## [Exercise]
Report every line of the entries that contains the word "Corp".

## [Records drawn from a dataset]
______

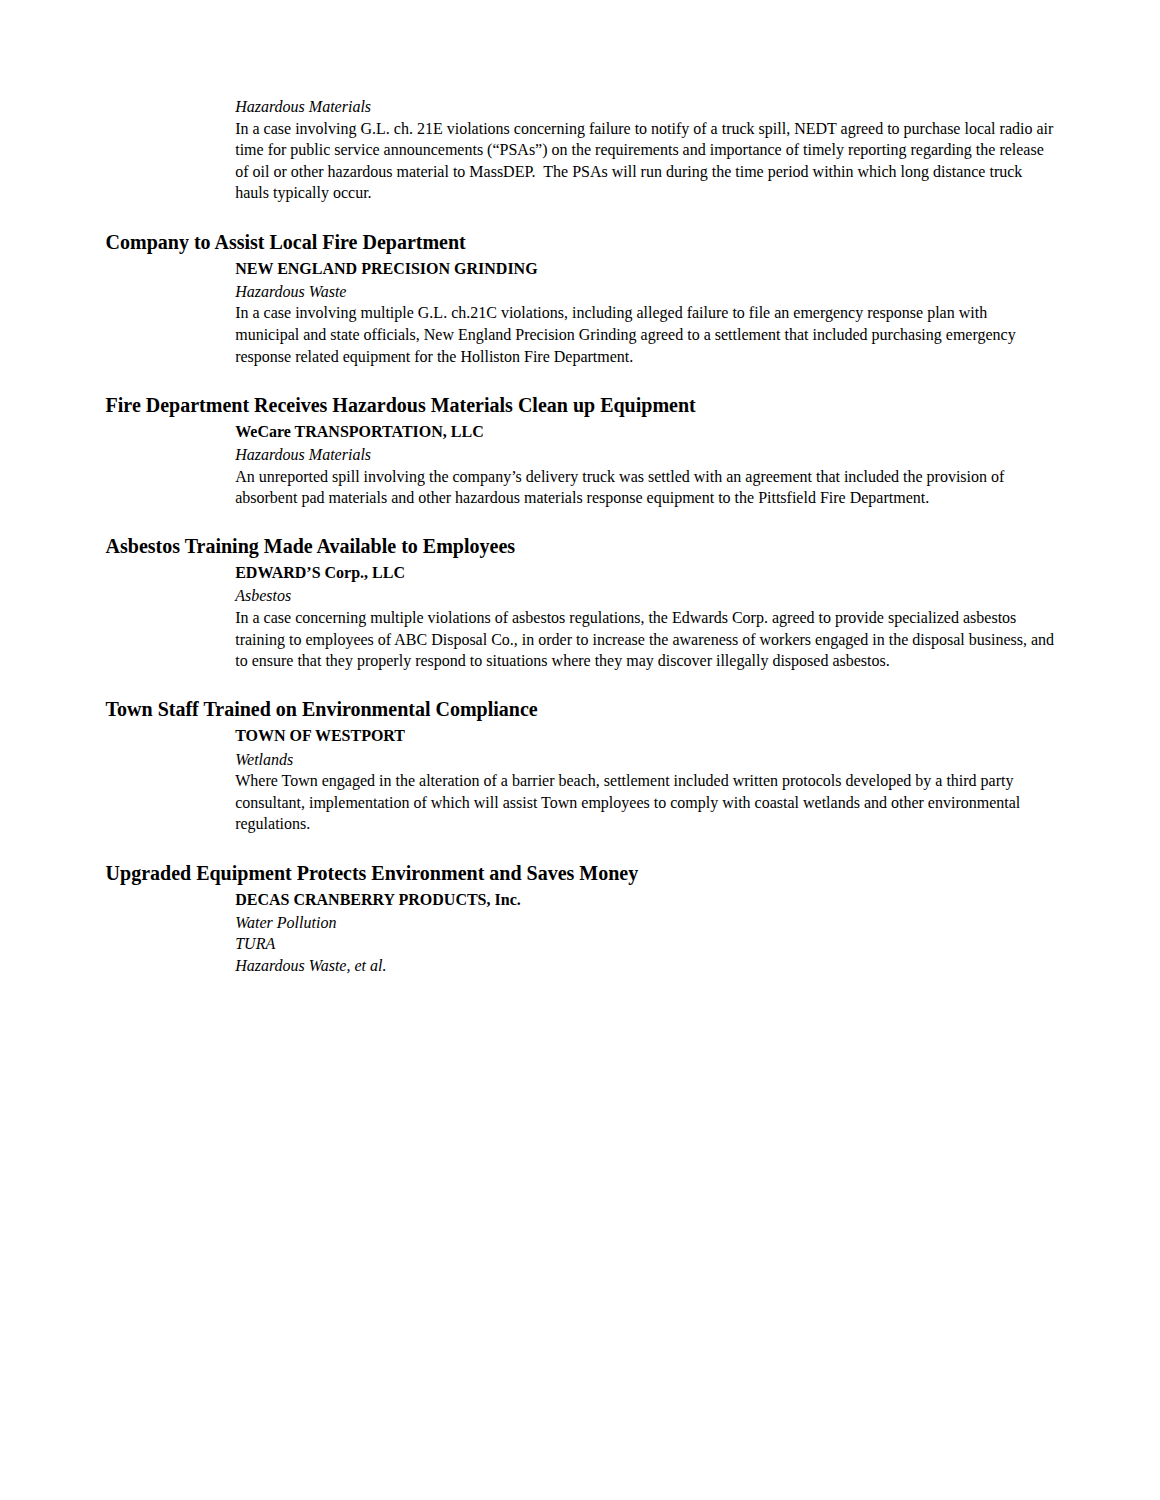Hazardous Materials
In a case involving G.L. ch. 21E violations concerning failure to notify of a truck spill, NEDT agreed to purchase local radio air time for public service announcements (“PSAs”) on the requirements and importance of timely reporting regarding the release of oil or other hazardous material to MassDEP. The PSAs will run during the time period within which long distance truck hauls typically occur.
Company to Assist Local Fire Department
NEW ENGLAND PRECISION GRINDING
Hazardous Waste
In a case involving multiple G.L. ch.21C violations, including alleged failure to file an emergency response plan with municipal and state officials, New England Precision Grinding agreed to a settlement that included purchasing emergency response related equipment for the Holliston Fire Department.
Fire Department Receives Hazardous Materials Clean up Equipment
WeCare TRANSPORTATION, LLC
Hazardous Materials
An unreported spill involving the company’s delivery truck was settled with an agreement that included the provision of absorbent pad materials and other hazardous materials response equipment to the Pittsfield Fire Department.
Asbestos Training Made Available to Employees
EDWARD’S Corp., LLC
Asbestos
In a case concerning multiple violations of asbestos regulations, the Edwards Corp. agreed to provide specialized asbestos training to employees of ABC Disposal Co., in order to increase the awareness of workers engaged in the disposal business, and to ensure that they properly respond to situations where they may discover illegally disposed asbestos.
Town Staff Trained on Environmental Compliance
TOWN OF WESTPORT
Wetlands
Where Town engaged in the alteration of a barrier beach, settlement included written protocols developed by a third party consultant, implementation of which will assist Town employees to comply with coastal wetlands and other environmental regulations.
Upgraded Equipment Protects Environment and Saves Money
DECAS CRANBERRY PRODUCTS, Inc.
Water Pollution
TURA
Hazardous Waste, et al.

______

## [Written reply]
EDWARD’S Corp., LLC
In a case concerning multiple violations of asbestos regulations, the Edwards Corp. agreed to provide specialized asbestos training to employees of ABC Disposal Co., in order to increase the awareness of workers engaged in the disposal business, and to ensure that they properly respond to situations where they may discover illegally disposed asbestos.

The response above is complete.